Fig 4. Understanding the perspective of users and stakeholders.

To produce new digital diagnostics that will be widely used, it is important to understand the perspectives of all stakeholders involved in and impacted by their implementation. Understanding the perspectives of patients and healthcare workers is important, but consideration must also be given to the broader health system, government organisations, the commercial sector, international funders, and policy makers. This may start with mapping who the stakeholders are, identifying their needs, discussing their expectations for a new diagnostic, and engaging them throughout product design, development and evaluation in a codesign process.

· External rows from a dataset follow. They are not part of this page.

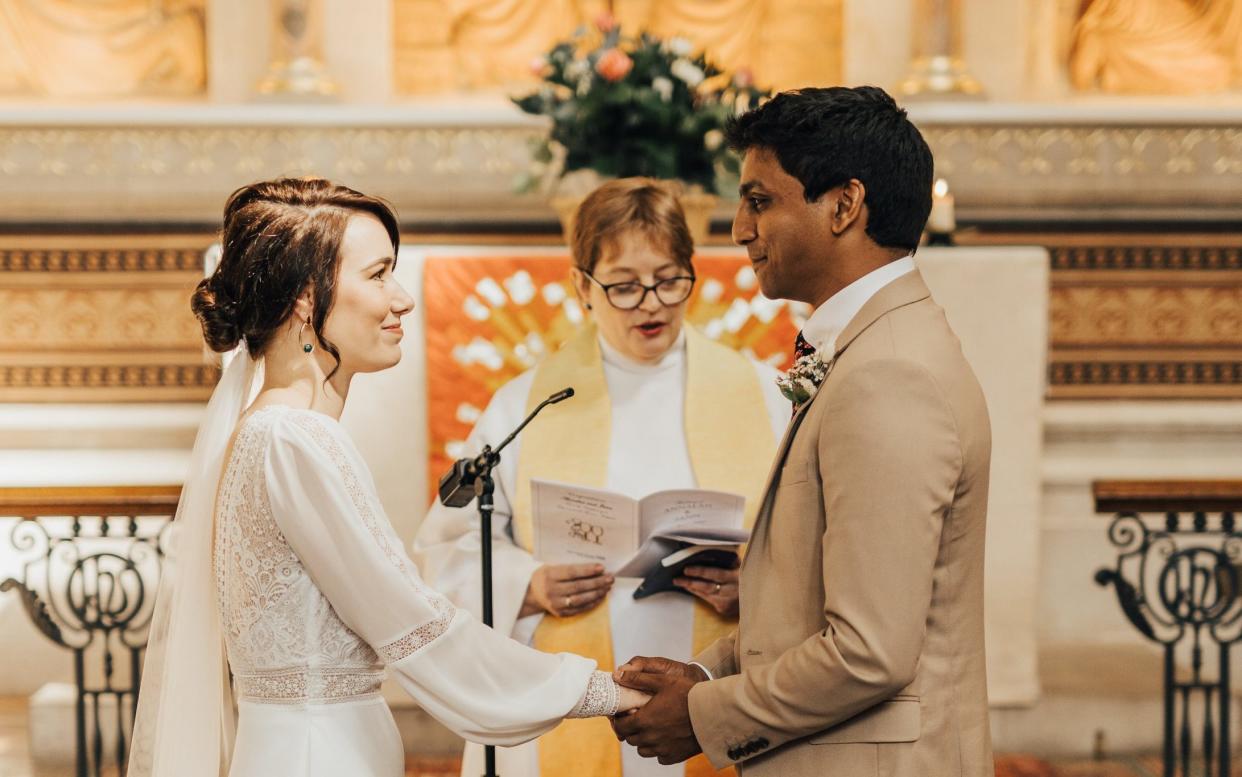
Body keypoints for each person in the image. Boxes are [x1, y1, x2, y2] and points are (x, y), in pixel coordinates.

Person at [127, 177, 646, 777]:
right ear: (304, 297)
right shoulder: (295, 438)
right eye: (378, 275)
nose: (403, 298)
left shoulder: (269, 431)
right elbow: (415, 626)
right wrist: (604, 691)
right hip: (318, 756)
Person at [612, 86, 994, 776]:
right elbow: (817, 605)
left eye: (760, 201)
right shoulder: (870, 347)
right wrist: (705, 673)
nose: (737, 228)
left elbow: (867, 650)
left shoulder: (889, 374)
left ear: (844, 205)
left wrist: (704, 715)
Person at [414, 177, 788, 777]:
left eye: (670, 280)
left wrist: (757, 586)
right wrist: (529, 585)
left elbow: (810, 541)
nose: (652, 303)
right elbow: (447, 549)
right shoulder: (524, 405)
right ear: (582, 286)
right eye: (624, 287)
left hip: (716, 690)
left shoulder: (762, 395)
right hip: (567, 701)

Fig 5. A roadmap for digital molecular diagnostic development.

The development of new diagnostics is not linear, although it can be imagined as a progressive and staged process. At the outset, the current gaps and needs should be assessed and use cases developed. Context-appropriate TPPs should be developed in partnership with the potential users. Desirability (will people want to use it?), feasibility (is it technically possible?), viability (what is affordable?), and sustainability (long-term funding, readiness of and integration into the health system) should also be considered from the start of development. Prototype devices meeting the TPP are tested and refined through an iterative codevelopment and codesign process with users and an increasing number of other stakeholders who influence the diagnostic ecosystem. To bridge from prototype to implementation, scalability must be addressed, regulatory approvals gained, and continuous evaluation should ensure sustainable business models and compatibility with the evolving digital infrastructure. TPP, target product profile.